Evaluating the Potential Role of Corticosteroids in Post-Infectious Glomerulonephritis
Published on November 18, 2025
Abstract
Introduction: Corticosteroids are commonly used in severe post-infectious glomerulonephritis (PIGN), but the optimal dosing and long-term outcomes remain unclear. This study investigated the association between cumulative corticosteroid dosage and mortality in patients with biopsy-proven PIGN. Methods: This retrospective cohort study included adult patients (≥18 years) with biopsy-proven PIGN from the King Chulalongkorn Memorial Hospital registry (1996–2023), excluding those with concurrent infections or conditions affecting prognosis. Clinical and histopathological data were collected. The primary outcome was kidney failure (estimated glomerular filtration rate of <15 mL/min/1.73 m2 or long-term kidney replacement therapy). Time-to-event analysis compared outcomes between steroid-treated and untreated patients. Univariable logistic regression and multivariable Cox models identified mortality predictors. Receiver operating characteristic curves identified the optimal cumulative prednisolone dosage, and Kaplan-Meier analysis compared survival between steroid dosage groups. Results: Among 7,005 kidney biopsies, 73 patients with PIGN were analyzed.
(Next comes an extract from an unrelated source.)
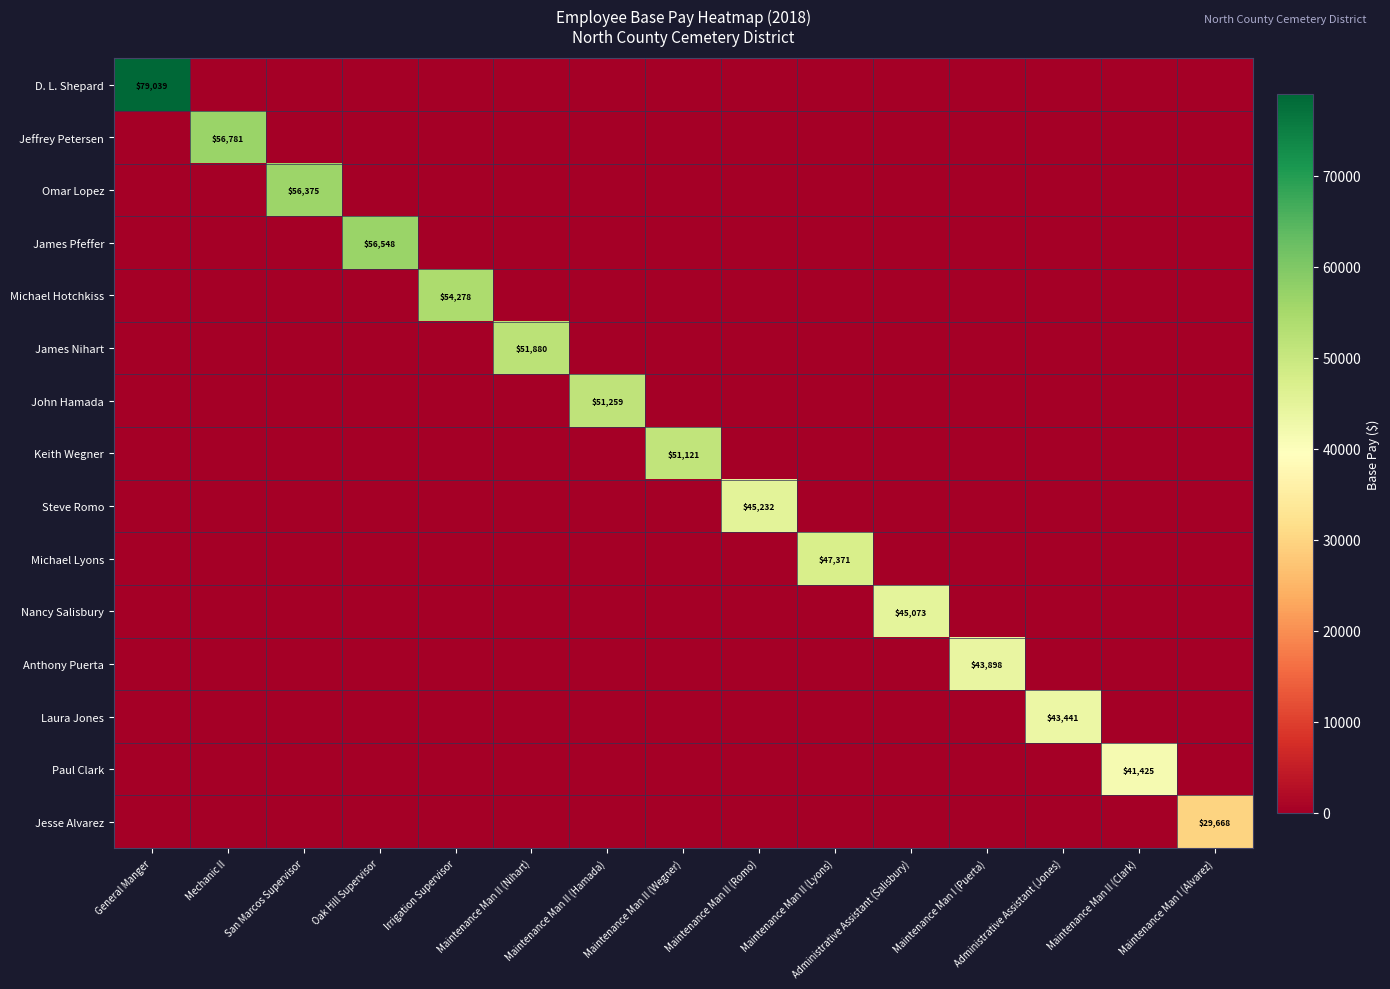

Where is Jesse Alvarez nearest to the value 14834?

General Manger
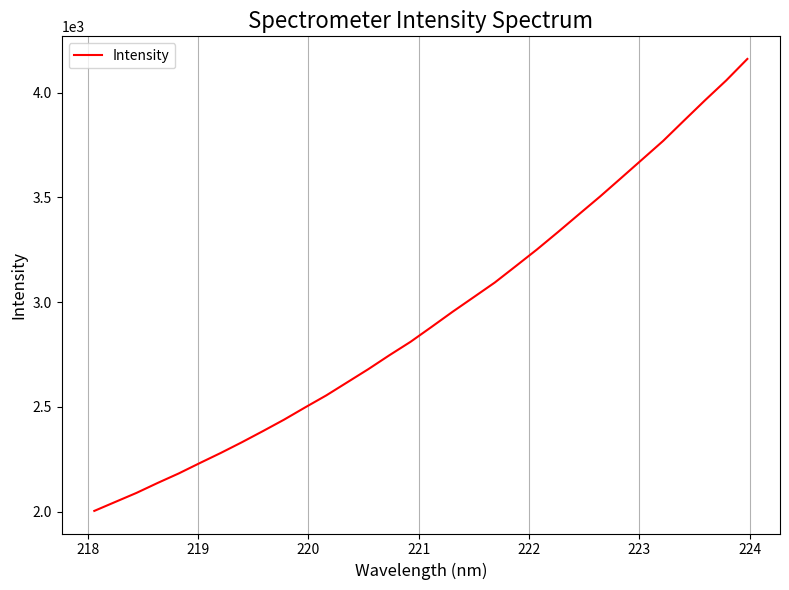

What is the smallest value displayed?

2003.8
Over a median follow-up of 15.6 years, 15% died and 15% developed kidney failure. Steroids were used in 62% of patients and were associated with higher rate of skin/soft tissue infections (26% vs. 11%, p = 0.03). Despite similar baseline characteristics, multivariable Cox regression showed that steroid use was independently associated with lower mortality (HR 0.08, 95% CI: 0.01–0.61, p = 0.02). Kaplan-Meier analysis demonstrated significantly lower overall survival in patients receiving cumulative prednisolone ≥73 mg/kg or no steroids, with the best survival observed in those receiving <73 mg/kg (log-rank test, p = 0.02). Steroid-related adverse events included cushingoid appearance (11%) and osteopenia (4%). Conclusion: Corticosteroids improve survival in PIGN, but cumulative doses ≥73 mg/kg increase mortality risk. Low-dose corticosteroids may be beneficial in severe PIGN, but further research is needed to refine dosing strategies.